YOUR GOAL: The answer must repeat every record exactly, with no pictures in it.

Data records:
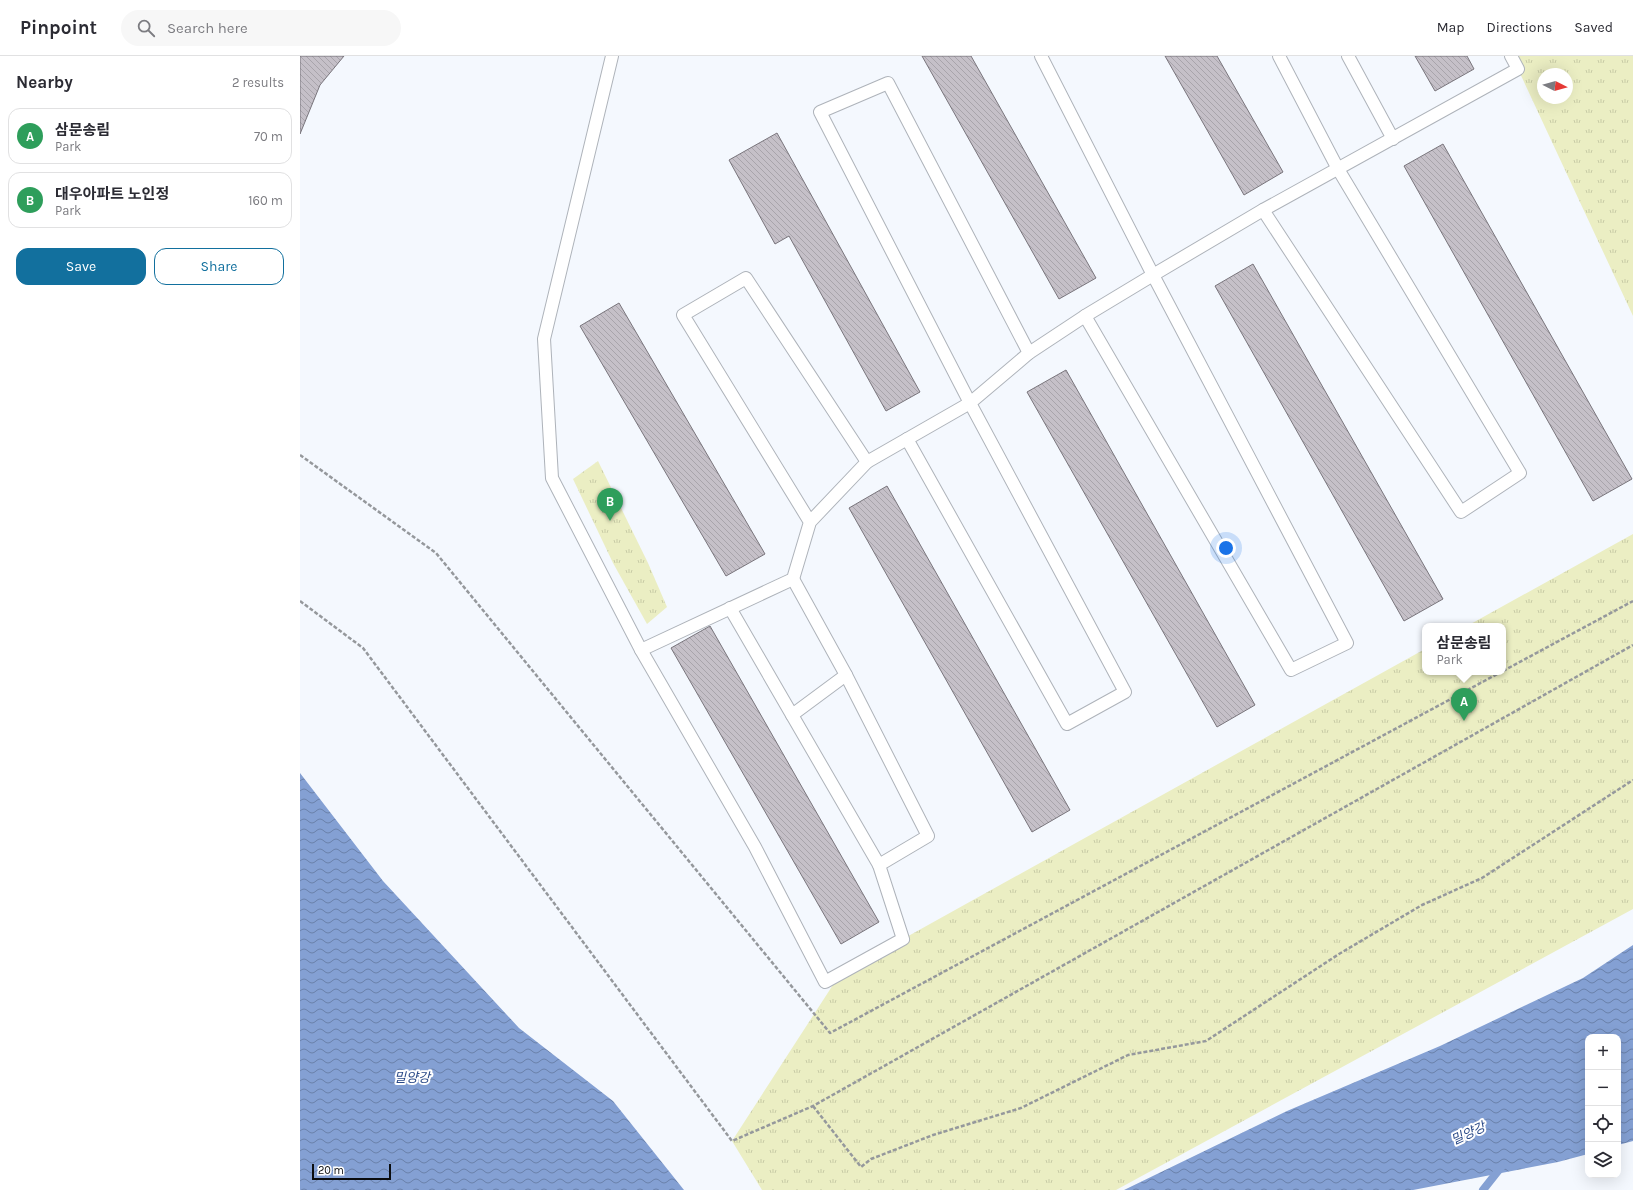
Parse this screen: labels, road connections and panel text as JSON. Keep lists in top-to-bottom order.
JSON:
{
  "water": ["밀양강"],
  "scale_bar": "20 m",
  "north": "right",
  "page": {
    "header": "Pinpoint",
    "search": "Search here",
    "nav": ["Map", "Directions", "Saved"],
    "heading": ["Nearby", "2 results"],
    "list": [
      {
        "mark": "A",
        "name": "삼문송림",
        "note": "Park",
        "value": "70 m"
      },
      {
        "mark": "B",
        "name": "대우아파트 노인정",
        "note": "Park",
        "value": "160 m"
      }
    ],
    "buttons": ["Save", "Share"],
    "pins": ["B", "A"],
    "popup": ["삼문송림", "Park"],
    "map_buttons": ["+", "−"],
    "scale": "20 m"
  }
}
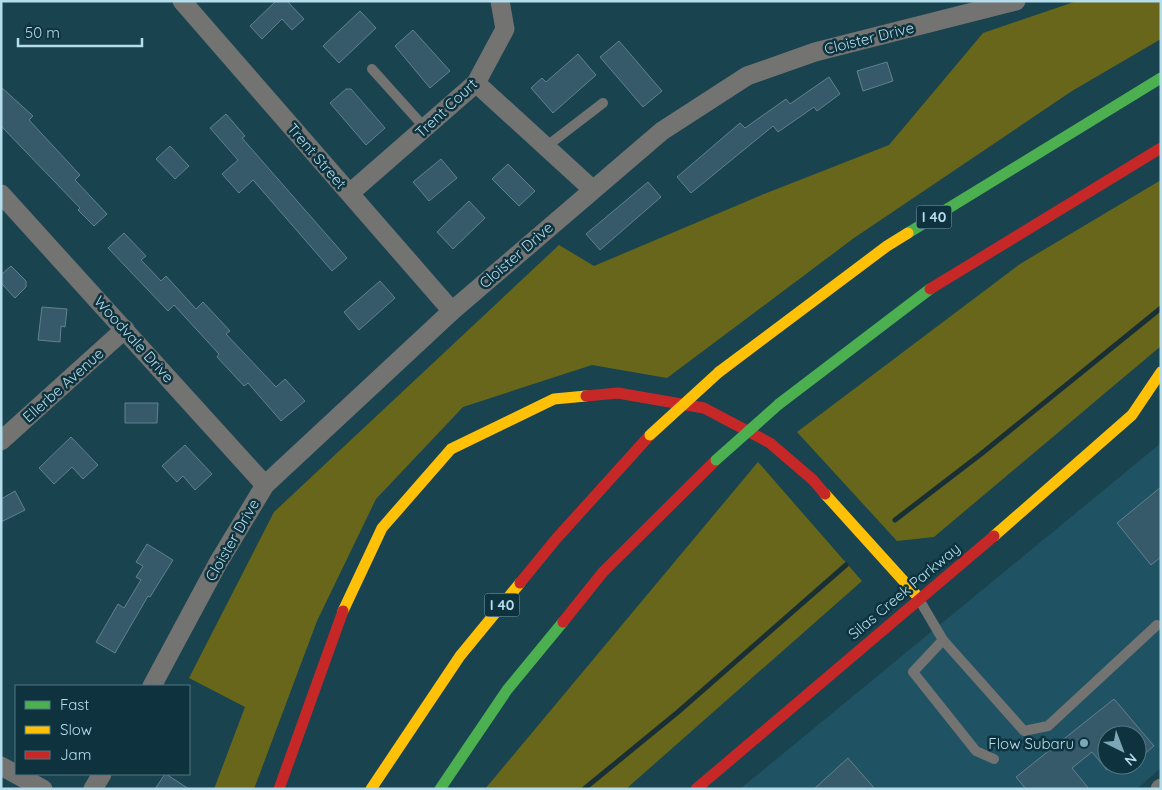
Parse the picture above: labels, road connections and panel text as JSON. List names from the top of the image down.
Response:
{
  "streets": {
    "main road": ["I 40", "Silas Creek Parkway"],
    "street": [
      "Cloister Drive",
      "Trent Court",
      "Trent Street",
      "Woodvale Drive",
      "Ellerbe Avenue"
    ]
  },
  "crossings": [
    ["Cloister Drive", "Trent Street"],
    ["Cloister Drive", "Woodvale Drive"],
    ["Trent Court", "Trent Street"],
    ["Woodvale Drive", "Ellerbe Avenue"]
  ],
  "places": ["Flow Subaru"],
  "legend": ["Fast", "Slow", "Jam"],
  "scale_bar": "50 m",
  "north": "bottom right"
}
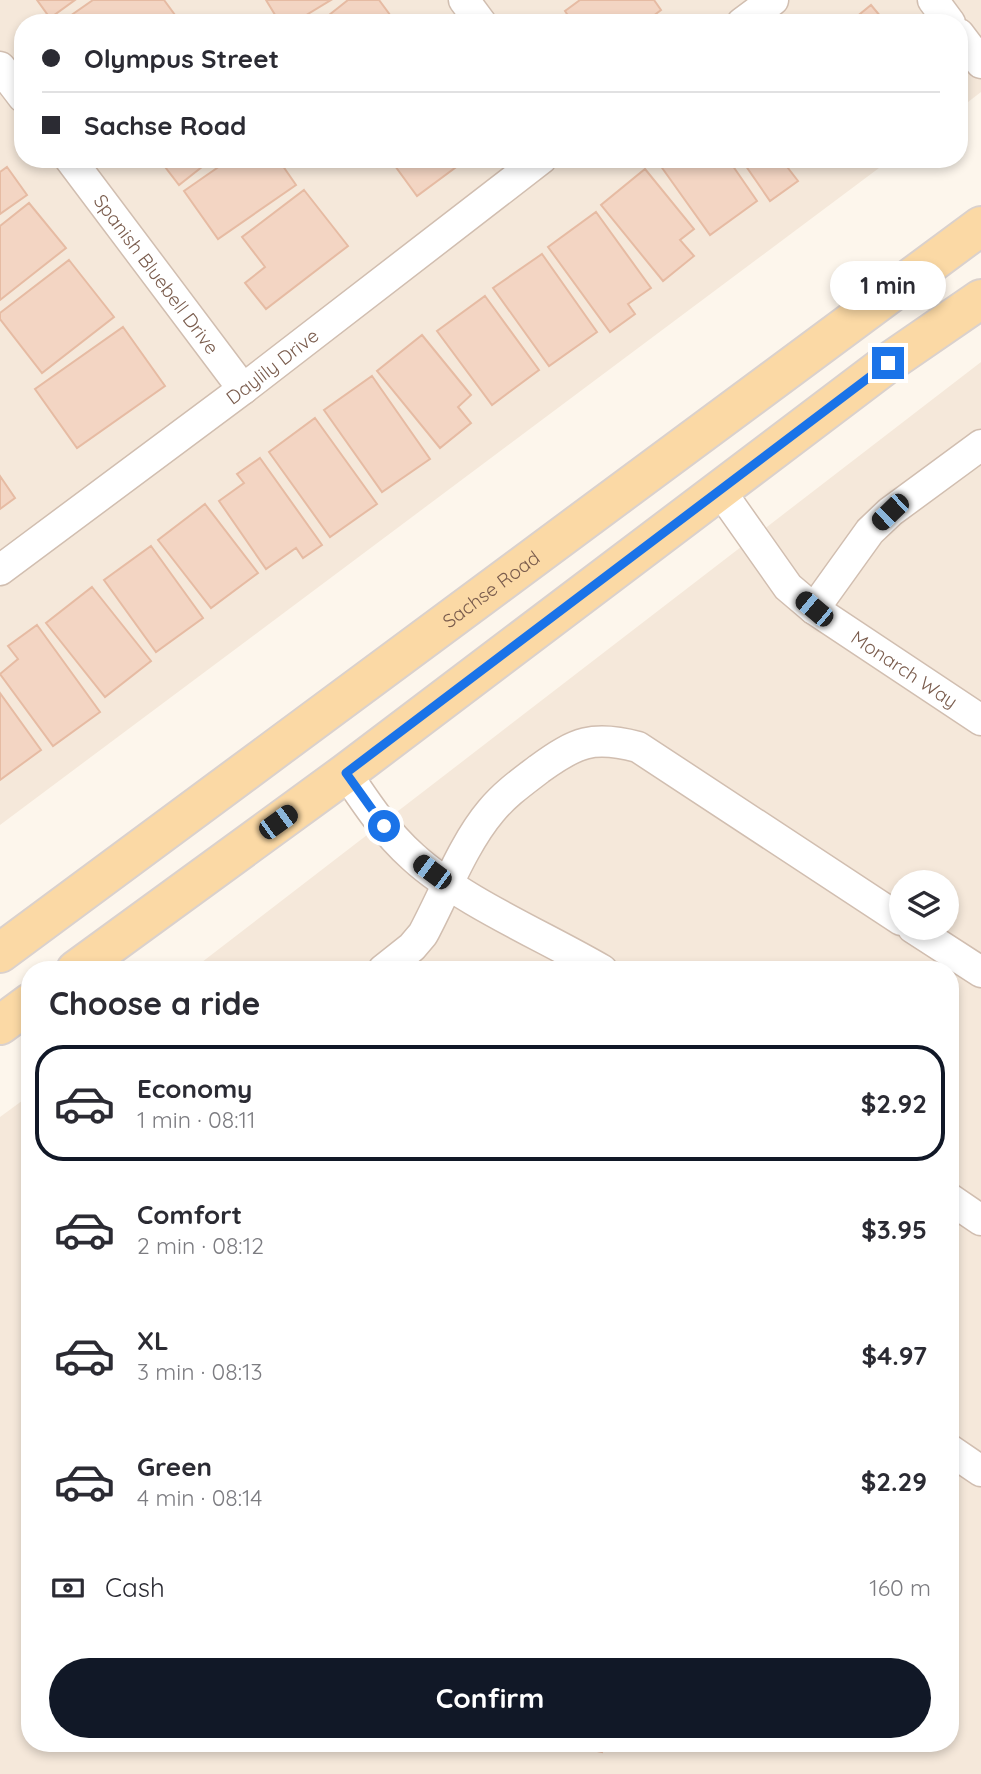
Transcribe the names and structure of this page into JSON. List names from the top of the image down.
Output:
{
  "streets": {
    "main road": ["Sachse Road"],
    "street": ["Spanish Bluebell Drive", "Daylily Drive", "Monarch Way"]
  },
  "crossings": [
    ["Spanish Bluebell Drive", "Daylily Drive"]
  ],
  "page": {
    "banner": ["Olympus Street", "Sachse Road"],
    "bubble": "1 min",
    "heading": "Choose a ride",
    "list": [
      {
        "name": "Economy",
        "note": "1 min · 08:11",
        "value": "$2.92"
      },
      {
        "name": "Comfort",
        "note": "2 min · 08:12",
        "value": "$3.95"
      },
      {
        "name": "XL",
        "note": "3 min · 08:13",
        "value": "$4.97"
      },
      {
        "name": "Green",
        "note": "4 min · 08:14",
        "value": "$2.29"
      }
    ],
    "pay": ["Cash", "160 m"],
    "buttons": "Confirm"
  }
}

RESPONSE AREA:
Parse this screen: labels, road connections and panel text as JSON. Keep lists in top-to-bottom order.
JSON:
{
  "water": ["밀양강"],
  "scale_bar": "20 m",
  "north": "right",
  "page": {
    "header": "Pinpoint",
    "search": "Search here",
    "nav": ["Map", "Directions", "Saved"],
    "heading": ["Nearby", "2 results"],
    "list": [
      {
        "mark": "A",
        "name": "삼문송림",
        "note": "Park",
        "value": "70 m"
      },
      {
        "mark": "B",
        "name": "대우아파트 노인정",
        "note": "Park",
        "value": "160 m"
      }
    ],
    "buttons": ["Save", "Share"],
    "pins": ["B", "A"],
    "popup": ["삼문송림", "Park"],
    "map_buttons": ["+", "−"],
    "scale": "20 m"
  }
}
Parse the picture above: labels, road connections and panel text as JSON. List names from the top of the image down.
Response:
{
  "streets": {
    "main road": ["I 40", "Silas Creek Parkway"],
    "street": [
      "Cloister Drive",
      "Trent Court",
      "Trent Street",
      "Woodvale Drive",
      "Ellerbe Avenue"
    ]
  },
  "crossings": [
    ["Cloister Drive", "Trent Street"],
    ["Cloister Drive", "Woodvale Drive"],
    ["Trent Court", "Trent Street"],
    ["Woodvale Drive", "Ellerbe Avenue"]
  ],
  "places": ["Flow Subaru"],
  "legend": ["Fast", "Slow", "Jam"],
  "scale_bar": "50 m",
  "north": "bottom right"
}
Transcribe the names and structure of this page into JSON. List names from the top of the image down.
Output:
{
  "streets": {
    "main road": ["Sachse Road"],
    "street": ["Spanish Bluebell Drive", "Daylily Drive", "Monarch Way"]
  },
  "crossings": [
    ["Spanish Bluebell Drive", "Daylily Drive"]
  ],
  "page": {
    "banner": ["Olympus Street", "Sachse Road"],
    "bubble": "1 min",
    "heading": "Choose a ride",
    "list": [
      {
        "name": "Economy",
        "note": "1 min · 08:11",
        "value": "$2.92"
      },
      {
        "name": "Comfort",
        "note": "2 min · 08:12",
        "value": "$3.95"
      },
      {
        "name": "XL",
        "note": "3 min · 08:13",
        "value": "$4.97"
      },
      {
        "name": "Green",
        "note": "4 min · 08:14",
        "value": "$2.29"
      }
    ],
    "pay": ["Cash", "160 m"],
    "buttons": "Confirm"
  }
}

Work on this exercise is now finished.